“Stories We Were Told” and “Sirens”

Stories We Were Told

for Catherine Corless

The young warrior Fionn didn’t mean to steal knowledge. He just burst the blister
on the scale of a mythical salmon roasting over the fire. He sucked his thumb
and knowledge entered him.

Other Warriors: Setanta, Brian Boru, Sarsfield, Red Hugh, Hugh Dubh, Wolfe Tone,
Robert Emmet, Daniel O’ Connell, Parnell, Father Murphy, Padraig Pearse;
Michael Collins, DeValera.

Cowboys shooting at ceilings yelling Yee Haw, standing in dusty streets, arms akimbo,
right hand near the holster, ready to draw. I wanted, did not want, to be a saloon girl
in a flounced red petticoat,

followed by a bandy-legged cowboy up the wooden stairs to bed. Better to be flagellated
in Mutiny on the Bounty, better to be a warrior than a fish. Because The Salmon of Knowledge,
An Bradán Feasa was Sabdh,

and the sacred pool where she swam. And the Hazel tree shedding nuts into the pool. She could
be a salmon, Bridget, Gobnait or Leah and Bovemal who shared their plant wisdom with Fionn.
In all my years in school,

I never once heard the word goddess, Greek or Irish, until I found the versions collected door to
door by Ella Young. Before salmon leave saltwater for sweet, they pause. The Salmon
are standing the fishermen say.

When the warriors dived naked into the pool we could not follow. We had to go there at night,
bring herbs and wildflowers; St John’s Wort for depression, sage for heavy bleeding, hot flushes,
raspberry leaf for labor.

Rock rose for terror, buttercup for loss, walnut for change, centaury for a strong will, larch to
find a voice, self-heal.

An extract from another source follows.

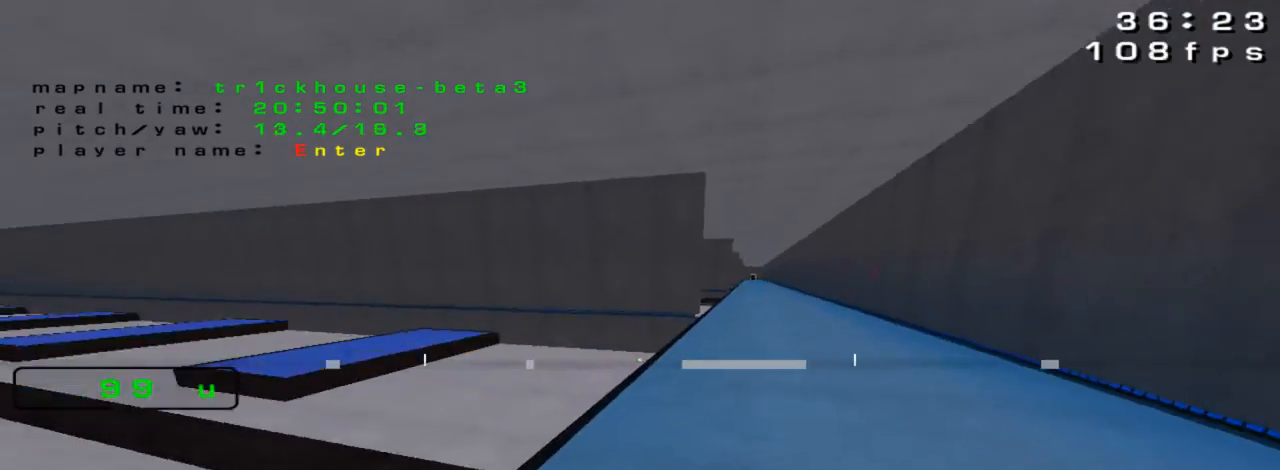
{"keys": [], "events": []}
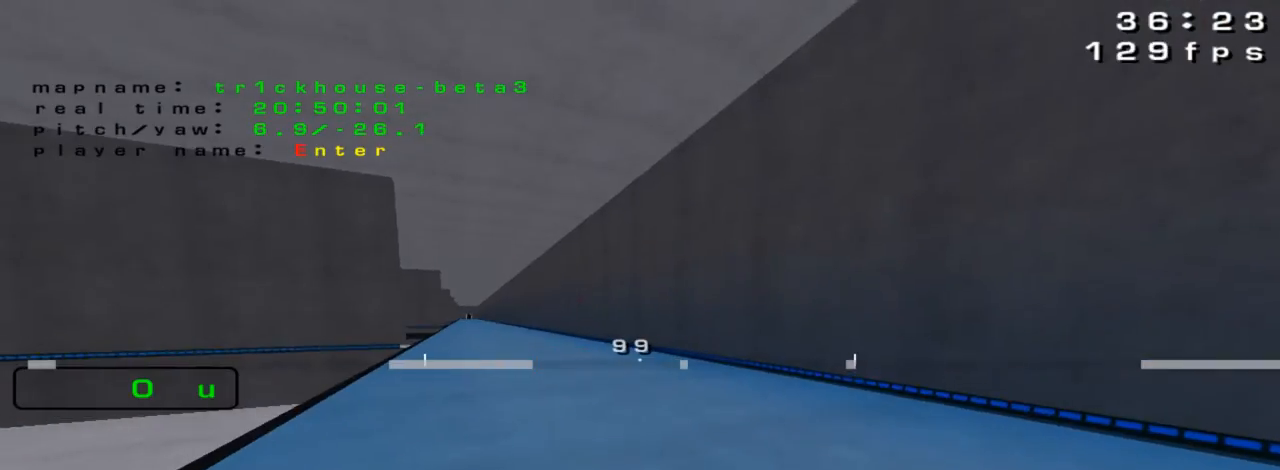
{"keys": [], "events": []}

We brought the children with us chanting Bríd Bríd Breathe. We stood
and we stood – then we leapt.

Sirens

You hear? It throbbed pure, purer, softly and softlier
James Joyce

The children are singing
a high-pitched song about fish in the trees.

A wing across her left shoulder-
Min’s white-blonde hair. The colour of seaweed – Shona’s hair, wild with curls,

A day in Sean Phobal,
Mansfield’s daffodil field above the sea.

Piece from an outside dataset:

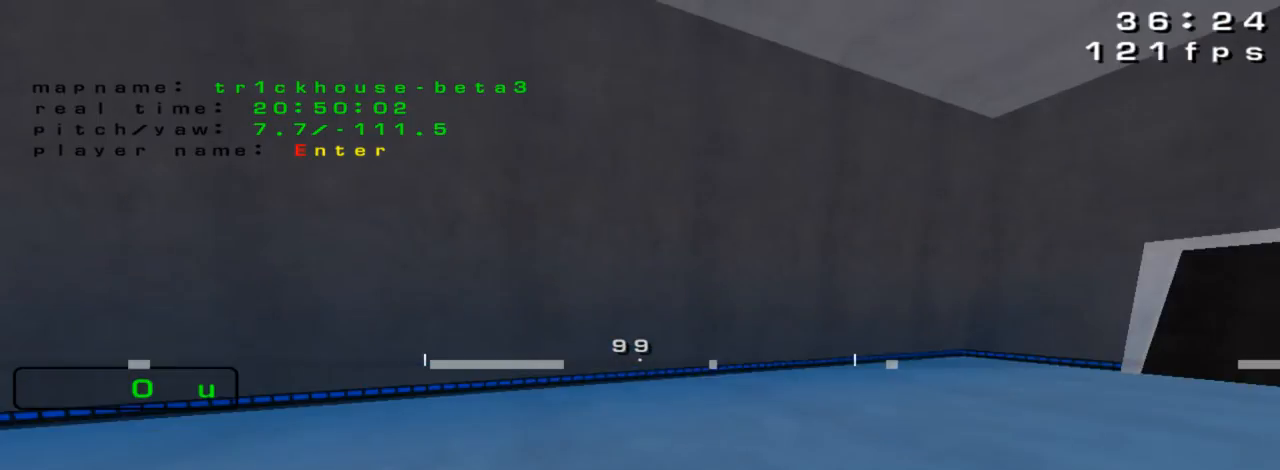
{"keys": ["right", "up"], "events": [[200, "up", "down"], [400, "right", "down"]]}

Our dance, a homage to the women,
they called unmarried mothers, hoors–sirens, incarcerated in convent laundries,

their babies taken from them.
We danced, pegged sheets on a line between apple trees.

Bumps just visible, 
Clara was pregnant with Min, Laura with Shona, baskets on hips they moved

through the other women.
A great day for drying. Sheets cauled above us, sang softly for unheard lullabies,

softlier for babies lost;
Saskia whispered ‘I was one of those babies.’

Fish in the trees, fish flying in the trees
Min and Shona sing, climb up through apples to a tree house.

Mermaids swim through mothers.
Below us the Blackwater Valley, river entering this sea, these children.